Our very good friends Vicky and Dan suggested we do a cook-along Zoom call. Zoom is the new norm for 2020, web calls to friends instead of meeting them in a pub for a cheeky pint or many…

We settled on both cooking the same pork belly dish, so in the end it was more of a ‘leave it in the oven for many hours’ and just chat and catch up. 4-5 hours in fact.

This pork belly dish is from Tapas Revolution; the recipe is publicly available on their website:

https://www.tapasrevolution.com/recipesomar/2017/10/19/torreznos-con-mojo-dulce-slow-cooked-pork-belly

It is a very simple dish to make. In fact the hardest part was finding someone that sold pork belly. We had to settle for strips from Ocado (they are doing sterling work during the lockdown), and this did not spoil the dish at all.

Simply rub the pork belly with salt, pour a bottle of beer over your pork belly and leave in the oven while you go about your business. No checking required – just leave it to do its thing.

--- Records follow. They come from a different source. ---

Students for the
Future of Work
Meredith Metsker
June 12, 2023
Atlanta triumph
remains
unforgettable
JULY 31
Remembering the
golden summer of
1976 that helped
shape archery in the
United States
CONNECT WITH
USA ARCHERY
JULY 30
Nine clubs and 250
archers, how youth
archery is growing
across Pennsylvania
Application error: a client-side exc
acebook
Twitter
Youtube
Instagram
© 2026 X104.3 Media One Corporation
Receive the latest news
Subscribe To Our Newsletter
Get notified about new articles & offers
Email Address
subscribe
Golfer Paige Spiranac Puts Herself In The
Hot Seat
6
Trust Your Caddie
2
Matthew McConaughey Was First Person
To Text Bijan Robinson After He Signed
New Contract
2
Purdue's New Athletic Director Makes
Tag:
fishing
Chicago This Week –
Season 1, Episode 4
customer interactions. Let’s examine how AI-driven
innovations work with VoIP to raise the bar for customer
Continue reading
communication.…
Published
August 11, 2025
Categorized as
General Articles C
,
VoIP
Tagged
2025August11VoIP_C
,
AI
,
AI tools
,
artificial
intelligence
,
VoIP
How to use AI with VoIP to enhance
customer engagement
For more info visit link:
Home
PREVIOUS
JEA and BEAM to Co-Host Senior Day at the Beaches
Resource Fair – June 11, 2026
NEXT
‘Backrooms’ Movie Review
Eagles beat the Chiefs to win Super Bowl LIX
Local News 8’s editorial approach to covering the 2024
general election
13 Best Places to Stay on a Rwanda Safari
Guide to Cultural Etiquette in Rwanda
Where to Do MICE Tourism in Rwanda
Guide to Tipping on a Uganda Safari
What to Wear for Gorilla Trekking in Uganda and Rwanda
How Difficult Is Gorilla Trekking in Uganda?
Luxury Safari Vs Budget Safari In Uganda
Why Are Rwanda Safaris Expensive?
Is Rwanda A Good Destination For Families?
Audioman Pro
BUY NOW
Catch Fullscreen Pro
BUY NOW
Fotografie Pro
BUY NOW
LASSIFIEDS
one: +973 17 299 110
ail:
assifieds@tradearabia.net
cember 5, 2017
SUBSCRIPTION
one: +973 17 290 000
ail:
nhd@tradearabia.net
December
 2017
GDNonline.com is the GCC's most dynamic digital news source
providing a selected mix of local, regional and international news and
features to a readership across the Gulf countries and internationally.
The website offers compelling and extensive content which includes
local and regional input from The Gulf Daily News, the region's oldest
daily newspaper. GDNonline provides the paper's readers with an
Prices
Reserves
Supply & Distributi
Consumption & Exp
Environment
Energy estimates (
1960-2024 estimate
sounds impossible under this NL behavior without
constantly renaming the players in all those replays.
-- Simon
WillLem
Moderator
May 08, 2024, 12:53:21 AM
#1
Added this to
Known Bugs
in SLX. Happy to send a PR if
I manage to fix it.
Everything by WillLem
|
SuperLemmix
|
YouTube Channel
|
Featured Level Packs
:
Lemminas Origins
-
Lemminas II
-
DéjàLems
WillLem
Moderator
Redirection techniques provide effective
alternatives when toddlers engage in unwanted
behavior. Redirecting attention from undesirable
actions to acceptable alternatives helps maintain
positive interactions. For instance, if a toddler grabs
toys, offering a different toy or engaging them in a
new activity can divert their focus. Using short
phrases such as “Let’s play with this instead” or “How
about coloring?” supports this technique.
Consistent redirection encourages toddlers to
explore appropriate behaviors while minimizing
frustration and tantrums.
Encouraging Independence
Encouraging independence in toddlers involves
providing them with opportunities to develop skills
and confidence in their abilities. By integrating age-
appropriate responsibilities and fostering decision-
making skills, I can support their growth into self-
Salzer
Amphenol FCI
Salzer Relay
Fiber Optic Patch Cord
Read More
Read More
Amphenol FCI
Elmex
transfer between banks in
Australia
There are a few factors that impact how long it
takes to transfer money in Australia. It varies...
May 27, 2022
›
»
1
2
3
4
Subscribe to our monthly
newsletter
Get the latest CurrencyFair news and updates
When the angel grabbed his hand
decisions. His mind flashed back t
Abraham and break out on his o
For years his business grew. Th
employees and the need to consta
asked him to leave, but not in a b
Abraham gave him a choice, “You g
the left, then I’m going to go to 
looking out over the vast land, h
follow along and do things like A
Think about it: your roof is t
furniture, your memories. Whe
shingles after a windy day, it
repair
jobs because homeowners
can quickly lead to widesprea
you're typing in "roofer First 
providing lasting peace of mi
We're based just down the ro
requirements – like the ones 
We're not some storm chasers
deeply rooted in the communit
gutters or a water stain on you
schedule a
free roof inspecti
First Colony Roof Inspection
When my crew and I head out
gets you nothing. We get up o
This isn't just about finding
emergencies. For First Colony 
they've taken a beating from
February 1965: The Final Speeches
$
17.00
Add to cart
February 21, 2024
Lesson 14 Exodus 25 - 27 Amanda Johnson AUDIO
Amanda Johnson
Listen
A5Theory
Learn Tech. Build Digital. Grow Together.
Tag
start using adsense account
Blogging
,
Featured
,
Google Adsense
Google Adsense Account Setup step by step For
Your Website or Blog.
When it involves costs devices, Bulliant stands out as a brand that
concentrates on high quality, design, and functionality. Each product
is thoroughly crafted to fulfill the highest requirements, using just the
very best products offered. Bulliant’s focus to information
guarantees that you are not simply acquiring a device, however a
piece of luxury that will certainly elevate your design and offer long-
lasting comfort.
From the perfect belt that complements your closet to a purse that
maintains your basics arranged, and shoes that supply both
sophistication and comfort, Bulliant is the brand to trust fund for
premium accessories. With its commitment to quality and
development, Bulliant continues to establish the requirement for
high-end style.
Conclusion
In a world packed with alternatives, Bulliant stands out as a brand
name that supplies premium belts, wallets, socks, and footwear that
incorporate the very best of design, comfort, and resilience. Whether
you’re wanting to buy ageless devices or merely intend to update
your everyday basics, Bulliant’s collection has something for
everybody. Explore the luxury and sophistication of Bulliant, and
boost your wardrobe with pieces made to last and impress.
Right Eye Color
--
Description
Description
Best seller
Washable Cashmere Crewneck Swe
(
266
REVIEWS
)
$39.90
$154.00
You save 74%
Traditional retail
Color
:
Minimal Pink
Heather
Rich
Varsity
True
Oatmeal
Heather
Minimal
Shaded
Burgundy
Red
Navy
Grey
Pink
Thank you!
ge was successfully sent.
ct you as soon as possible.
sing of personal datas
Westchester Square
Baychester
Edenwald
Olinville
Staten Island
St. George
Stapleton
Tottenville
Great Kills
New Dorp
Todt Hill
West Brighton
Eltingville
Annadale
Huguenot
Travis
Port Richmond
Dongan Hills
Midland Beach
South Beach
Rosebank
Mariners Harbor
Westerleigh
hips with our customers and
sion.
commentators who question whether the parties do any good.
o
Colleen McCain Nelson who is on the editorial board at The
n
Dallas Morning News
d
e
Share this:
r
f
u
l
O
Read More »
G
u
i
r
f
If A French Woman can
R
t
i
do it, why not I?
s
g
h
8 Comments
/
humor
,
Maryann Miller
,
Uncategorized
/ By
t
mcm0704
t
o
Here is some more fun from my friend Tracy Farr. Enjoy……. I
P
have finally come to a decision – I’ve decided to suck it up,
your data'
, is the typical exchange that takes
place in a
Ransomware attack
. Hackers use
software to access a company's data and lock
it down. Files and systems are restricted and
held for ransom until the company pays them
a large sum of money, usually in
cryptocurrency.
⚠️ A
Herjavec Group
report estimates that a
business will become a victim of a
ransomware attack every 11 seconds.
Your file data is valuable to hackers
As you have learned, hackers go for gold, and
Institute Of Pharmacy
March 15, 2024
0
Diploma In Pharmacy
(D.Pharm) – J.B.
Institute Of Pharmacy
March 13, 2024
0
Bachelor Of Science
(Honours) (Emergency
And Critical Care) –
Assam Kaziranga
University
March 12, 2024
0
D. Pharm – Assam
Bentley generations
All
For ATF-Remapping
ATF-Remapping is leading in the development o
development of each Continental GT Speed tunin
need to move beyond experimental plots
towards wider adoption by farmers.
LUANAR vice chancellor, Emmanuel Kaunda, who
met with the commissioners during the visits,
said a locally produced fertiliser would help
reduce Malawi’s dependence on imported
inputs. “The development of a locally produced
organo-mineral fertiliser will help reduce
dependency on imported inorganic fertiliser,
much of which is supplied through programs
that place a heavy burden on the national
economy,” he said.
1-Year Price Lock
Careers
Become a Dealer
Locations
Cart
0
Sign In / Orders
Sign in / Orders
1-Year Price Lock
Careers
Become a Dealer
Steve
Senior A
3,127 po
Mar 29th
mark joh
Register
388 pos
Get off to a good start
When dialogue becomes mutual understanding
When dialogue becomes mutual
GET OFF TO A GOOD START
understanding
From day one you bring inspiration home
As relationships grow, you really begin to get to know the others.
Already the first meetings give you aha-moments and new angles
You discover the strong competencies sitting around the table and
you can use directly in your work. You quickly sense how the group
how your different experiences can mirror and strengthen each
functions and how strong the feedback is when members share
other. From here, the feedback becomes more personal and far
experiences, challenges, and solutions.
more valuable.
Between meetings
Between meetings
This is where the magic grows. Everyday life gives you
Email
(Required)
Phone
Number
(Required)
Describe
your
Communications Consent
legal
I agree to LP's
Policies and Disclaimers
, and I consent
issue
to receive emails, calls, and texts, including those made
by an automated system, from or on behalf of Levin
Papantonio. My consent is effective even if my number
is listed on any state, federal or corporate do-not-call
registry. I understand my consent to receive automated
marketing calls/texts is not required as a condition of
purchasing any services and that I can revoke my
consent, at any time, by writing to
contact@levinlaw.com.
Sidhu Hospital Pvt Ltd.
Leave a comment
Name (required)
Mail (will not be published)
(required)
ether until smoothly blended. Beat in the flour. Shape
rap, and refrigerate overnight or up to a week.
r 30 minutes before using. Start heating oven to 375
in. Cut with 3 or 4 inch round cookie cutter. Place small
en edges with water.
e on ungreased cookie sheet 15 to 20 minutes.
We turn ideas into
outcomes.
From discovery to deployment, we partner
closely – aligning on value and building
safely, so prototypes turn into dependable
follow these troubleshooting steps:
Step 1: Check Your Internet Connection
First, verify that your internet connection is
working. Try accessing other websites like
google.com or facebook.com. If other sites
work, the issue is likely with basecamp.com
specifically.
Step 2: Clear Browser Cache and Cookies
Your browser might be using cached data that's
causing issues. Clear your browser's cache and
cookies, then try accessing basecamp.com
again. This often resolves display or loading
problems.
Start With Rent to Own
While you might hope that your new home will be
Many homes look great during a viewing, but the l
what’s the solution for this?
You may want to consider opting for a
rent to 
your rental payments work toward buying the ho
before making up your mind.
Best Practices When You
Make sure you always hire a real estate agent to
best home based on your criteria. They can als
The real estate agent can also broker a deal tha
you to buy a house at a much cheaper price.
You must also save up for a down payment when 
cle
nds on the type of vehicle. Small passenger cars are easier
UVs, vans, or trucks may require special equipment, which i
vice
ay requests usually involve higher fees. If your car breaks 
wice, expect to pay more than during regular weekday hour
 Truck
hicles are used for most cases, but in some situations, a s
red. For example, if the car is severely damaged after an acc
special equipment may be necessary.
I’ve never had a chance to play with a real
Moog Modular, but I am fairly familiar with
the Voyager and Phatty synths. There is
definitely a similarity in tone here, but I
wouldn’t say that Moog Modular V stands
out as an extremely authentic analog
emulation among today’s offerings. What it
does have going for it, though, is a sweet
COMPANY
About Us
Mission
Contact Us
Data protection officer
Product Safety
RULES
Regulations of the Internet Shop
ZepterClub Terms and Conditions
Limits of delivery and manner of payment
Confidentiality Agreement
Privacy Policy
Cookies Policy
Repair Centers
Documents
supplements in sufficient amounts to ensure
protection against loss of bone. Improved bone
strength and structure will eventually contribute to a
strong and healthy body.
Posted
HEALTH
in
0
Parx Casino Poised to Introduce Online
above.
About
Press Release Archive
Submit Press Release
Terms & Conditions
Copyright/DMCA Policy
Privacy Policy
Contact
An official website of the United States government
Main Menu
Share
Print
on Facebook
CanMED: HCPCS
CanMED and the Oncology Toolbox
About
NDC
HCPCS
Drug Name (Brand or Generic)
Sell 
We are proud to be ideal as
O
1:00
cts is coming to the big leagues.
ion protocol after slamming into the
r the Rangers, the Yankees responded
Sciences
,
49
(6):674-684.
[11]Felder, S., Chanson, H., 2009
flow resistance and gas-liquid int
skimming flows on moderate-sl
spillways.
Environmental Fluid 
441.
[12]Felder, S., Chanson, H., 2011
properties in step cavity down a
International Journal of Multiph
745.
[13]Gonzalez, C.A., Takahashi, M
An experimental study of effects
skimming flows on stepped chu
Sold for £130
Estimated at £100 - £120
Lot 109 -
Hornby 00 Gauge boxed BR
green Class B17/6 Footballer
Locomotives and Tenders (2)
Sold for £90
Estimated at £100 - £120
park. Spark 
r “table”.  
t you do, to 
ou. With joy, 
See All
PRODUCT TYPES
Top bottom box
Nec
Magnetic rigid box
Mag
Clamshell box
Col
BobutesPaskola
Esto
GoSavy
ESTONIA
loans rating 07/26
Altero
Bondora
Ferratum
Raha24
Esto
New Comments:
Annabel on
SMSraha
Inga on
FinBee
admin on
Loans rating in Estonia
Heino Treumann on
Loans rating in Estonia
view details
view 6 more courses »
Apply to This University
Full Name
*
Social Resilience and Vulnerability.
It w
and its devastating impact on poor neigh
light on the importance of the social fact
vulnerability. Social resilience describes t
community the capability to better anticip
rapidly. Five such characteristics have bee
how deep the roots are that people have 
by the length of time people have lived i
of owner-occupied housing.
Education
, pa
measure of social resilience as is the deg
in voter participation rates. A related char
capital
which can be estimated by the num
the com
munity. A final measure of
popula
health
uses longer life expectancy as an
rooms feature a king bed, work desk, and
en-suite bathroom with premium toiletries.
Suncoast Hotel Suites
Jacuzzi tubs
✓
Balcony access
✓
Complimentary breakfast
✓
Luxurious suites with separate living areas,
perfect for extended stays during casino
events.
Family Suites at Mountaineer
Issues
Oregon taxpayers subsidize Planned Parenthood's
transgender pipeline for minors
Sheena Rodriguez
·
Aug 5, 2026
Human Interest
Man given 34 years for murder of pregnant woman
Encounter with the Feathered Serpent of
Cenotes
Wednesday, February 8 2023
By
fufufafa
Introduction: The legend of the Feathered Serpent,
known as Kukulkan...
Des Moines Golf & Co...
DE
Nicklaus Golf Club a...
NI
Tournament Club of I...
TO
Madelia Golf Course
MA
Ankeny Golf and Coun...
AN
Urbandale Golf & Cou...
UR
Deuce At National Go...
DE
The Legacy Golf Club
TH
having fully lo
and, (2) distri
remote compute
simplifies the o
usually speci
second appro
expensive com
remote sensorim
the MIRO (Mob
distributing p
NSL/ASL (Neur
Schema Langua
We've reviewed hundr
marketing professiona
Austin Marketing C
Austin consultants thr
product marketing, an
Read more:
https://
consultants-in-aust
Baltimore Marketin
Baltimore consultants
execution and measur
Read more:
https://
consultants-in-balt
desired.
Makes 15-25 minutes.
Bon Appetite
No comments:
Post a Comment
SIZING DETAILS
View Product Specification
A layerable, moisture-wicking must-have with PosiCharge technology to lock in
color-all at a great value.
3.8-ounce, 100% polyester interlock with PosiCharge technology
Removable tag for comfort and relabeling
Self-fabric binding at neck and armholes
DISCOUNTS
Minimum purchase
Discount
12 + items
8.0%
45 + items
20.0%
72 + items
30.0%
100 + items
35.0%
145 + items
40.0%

When 5 hours have passed – or somewhere in between make the Mojo Dulce sauce. This is somewhat more complicated but well worth doing properly. Throw in some new potatoes and serve when they are cooked through.

As with all cook-alongs (we’ve done a couple with my in-laws) timing is everything. Both being ready to eat at the same time is an art form. Vicky and Dan’s sauce was beautifully blended – mine was somewhat more rustic! The sauce was finished off properly on my side the next day and had with the leftovers.

I can thoroughly recommend making this if you’re prepared to sacrifice a beer to the oven gods.